___ The records ___

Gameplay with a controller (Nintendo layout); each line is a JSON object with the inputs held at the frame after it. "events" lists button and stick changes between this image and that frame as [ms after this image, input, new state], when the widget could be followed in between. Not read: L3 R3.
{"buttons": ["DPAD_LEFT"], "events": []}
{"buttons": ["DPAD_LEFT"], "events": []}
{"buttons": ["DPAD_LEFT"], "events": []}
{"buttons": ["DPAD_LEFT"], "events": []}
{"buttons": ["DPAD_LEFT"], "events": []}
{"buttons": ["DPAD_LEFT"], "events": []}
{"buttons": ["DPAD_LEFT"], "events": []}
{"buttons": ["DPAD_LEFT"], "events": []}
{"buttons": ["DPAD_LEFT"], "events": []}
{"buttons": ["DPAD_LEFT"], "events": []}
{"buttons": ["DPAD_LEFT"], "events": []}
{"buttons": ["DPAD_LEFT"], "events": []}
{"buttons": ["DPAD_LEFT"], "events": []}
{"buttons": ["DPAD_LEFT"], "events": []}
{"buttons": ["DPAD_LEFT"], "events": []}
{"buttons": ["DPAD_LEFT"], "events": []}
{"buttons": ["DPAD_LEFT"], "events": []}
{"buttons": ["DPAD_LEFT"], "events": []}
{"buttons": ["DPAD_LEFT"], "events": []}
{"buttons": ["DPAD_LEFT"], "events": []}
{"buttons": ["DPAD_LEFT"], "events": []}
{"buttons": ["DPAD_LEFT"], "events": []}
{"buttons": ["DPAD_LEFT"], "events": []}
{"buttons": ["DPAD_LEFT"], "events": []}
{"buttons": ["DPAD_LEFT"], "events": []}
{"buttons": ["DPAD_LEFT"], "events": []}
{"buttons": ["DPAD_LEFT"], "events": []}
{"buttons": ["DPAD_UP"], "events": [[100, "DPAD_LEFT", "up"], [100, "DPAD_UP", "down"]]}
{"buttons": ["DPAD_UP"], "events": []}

___

• [Exercise]
Every line of the data above is to be copied out exactly.

• [Task response]
Gameplay with a controller (Nintendo layout); each line is a JSON object with the inputs held at the frame after it. "events" lists button and stick changes between this image and that frame as [ms after this image, input, new state], when the widget could be followed in between. Not read: L3 R3.
{"buttons": ["DPAD_LEFT"], "events": []}
{"buttons": ["DPAD_LEFT"], "events": []}
{"buttons": ["DPAD_LEFT"], "events": []}
{"buttons": ["DPAD_LEFT"], "events": []}
{"buttons": ["DPAD_LEFT"], "events": []}
{"buttons": ["DPAD_LEFT"], "events": []}
{"buttons": ["DPAD_LEFT"], "events": []}
{"buttons": ["DPAD_LEFT"], "events": []}
{"buttons": ["DPAD_LEFT"], "events": []}
{"buttons": ["DPAD_LEFT"], "events": []}
{"buttons": ["DPAD_LEFT"], "events": []}
{"buttons": ["DPAD_LEFT"], "events": []}
{"buttons": ["DPAD_LEFT"], "events": []}
{"buttons": ["DPAD_LEFT"], "events": []}
{"buttons": ["DPAD_LEFT"], "events": []}
{"buttons": ["DPAD_LEFT"], "events": []}
{"buttons": ["DPAD_LEFT"], "events": []}
{"buttons": ["DPAD_LEFT"], "events": []}
{"buttons": ["DPAD_LEFT"], "events": []}
{"buttons": ["DPAD_LEFT"], "events": []}
{"buttons": ["DPAD_LEFT"], "events": []}
{"buttons": ["DPAD_LEFT"], "events": []}
{"buttons": ["DPAD_LEFT"], "events": []}
{"buttons": ["DPAD_LEFT"], "events": []}
{"buttons": ["DPAD_LEFT"], "events": []}
{"buttons": ["DPAD_LEFT"], "events": []}
{"buttons": ["DPAD_LEFT"], "events": []}
{"buttons": ["DPAD_UP"], "events": [[100, "DPAD_LEFT", "up"], [100, "DPAD_UP", "down"]]}
{"buttons": ["DPAD_UP"], "events": []}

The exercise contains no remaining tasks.